Le Russiagate en tant que tel s’écroule car il n’y a pas de preuves de collusion mais a été un élément majeur dans le retour à un genre de guerre froide entre États-Unis et Russie. Cette affaire, qui sert les intérêts du complexe militaro-industriel, a légitimé le retrait du traité sur les forces nucléaires à portée intermédiaire (INF) et favorise les risques de guerre nucléaire entre les deux grandes puissances nucléaires que sont la Russie et les États-Unis.

L’administration Obama, qui ne portait pas Poutine dans son cœur, était bien plus prudente dans ce domaine.
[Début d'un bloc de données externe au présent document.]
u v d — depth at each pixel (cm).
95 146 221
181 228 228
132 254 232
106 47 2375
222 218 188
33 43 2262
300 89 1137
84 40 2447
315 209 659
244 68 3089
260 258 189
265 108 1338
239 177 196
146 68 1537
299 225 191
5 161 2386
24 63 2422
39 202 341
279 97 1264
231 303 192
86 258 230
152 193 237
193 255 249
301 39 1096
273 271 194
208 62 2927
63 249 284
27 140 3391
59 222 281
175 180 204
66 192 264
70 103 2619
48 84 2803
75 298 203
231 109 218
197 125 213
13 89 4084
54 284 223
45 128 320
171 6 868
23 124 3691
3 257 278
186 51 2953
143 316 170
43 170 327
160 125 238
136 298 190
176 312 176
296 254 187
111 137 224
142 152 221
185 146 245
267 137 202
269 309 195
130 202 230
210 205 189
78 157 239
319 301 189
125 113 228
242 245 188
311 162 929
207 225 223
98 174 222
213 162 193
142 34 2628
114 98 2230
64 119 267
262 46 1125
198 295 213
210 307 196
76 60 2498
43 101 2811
Les Démocrates ont donc contribué à saper l’héritage de l’ancien président démocrate, qui n’était déjà pas très progressiste sur de nombreux plans, mais avait su faire baisser les tensions en Iran et à Cuba, que Trump s’emploie à raviver.
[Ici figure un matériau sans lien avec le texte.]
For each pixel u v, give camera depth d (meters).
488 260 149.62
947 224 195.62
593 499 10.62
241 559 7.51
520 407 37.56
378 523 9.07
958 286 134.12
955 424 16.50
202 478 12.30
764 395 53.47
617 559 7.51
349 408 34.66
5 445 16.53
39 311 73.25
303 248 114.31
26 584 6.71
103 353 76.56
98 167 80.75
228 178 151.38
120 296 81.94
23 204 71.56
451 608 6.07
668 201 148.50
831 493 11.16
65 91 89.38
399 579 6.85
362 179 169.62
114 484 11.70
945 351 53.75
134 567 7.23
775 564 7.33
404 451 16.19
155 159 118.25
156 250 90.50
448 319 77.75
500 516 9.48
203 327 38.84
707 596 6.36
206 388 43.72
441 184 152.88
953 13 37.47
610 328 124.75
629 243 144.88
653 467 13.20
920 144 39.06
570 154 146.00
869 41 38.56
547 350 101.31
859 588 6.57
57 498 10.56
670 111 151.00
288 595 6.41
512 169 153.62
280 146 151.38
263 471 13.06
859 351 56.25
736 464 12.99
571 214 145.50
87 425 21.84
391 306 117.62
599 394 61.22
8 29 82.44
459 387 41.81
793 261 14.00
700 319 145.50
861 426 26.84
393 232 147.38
La cabale organisée contre Trump par le clan Clinton et les Démocrates et soutenue par des médias peu soucieux de vérité ou d’éthique a renforcé Trump, qui peut maintenant se présenter comme victime. Elle a affaibli le camp véritablement progressiste en minimisant les problématiques importantes et favorisé la détérioration des relations avec la Russie avec qui les conservateurs comme Reagan cherchaient la détente du temps de l’Union soviétique.
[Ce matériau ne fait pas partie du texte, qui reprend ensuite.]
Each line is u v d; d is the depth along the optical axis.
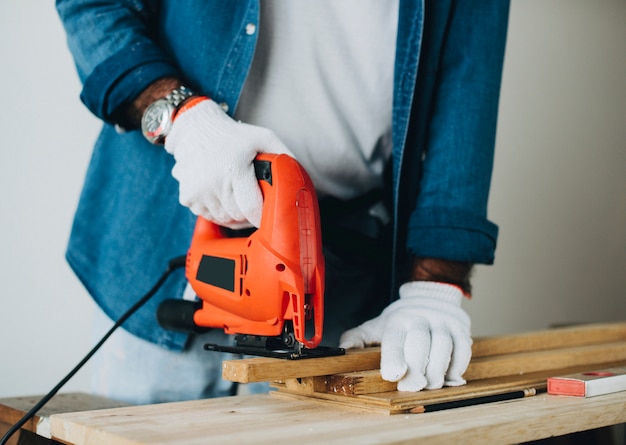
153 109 1.11
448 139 1.26
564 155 3.18
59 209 2.08
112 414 0.93
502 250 2.99
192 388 1.31
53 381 2.08
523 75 3.02
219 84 1.17
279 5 1.20
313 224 0.99
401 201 1.34
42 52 2.03
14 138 1.99
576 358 1.32
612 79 3.35
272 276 0.95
Enfin on peut douter des déclarations anti-trumpiennes enflammées des Démocrates. L’un d’entre eux, Donny Deutsch, qui comparait les partisans de Trump aux nazis affirme maintenant qu’il serait prêt à voter pour lui, un « être humain méprisable », plutôt que pour Sanders car celui-ci attaque le capitalisme. Une version américaine du « plutôt Hitler que le front populaire » donc.

La théorie du complot du Russiagate était une machine de guerre qui devait permettre de ne pas examiner les raisons de l’échec d’une candidate réactionnaire se présentant comme progressiste et de projeter les tares du système américain sur un pays étranger. Elle a servi aussi à casser la gauche en l’accusant de poutinisme, ce qui a eu un effet destructeur sur la fréquentation des sites alternatifs de la gauche radicale.

Si le rapport Mueller détruit bien l’accusation de conspiration, il laisse en place l’hostilité des médias dominants, de l’appareil du parti démocrate et des services secrets, notamment du FBI, envers tout mouvement progressiste. Trump peut fanfaronner et pour tous les néo-maccarthystes qui utilisent Poutine pour délégitimer le progressisme, le Russiagate a produit des effets positifs. Le bilan de cette cabale est catastrophique pour la gauche.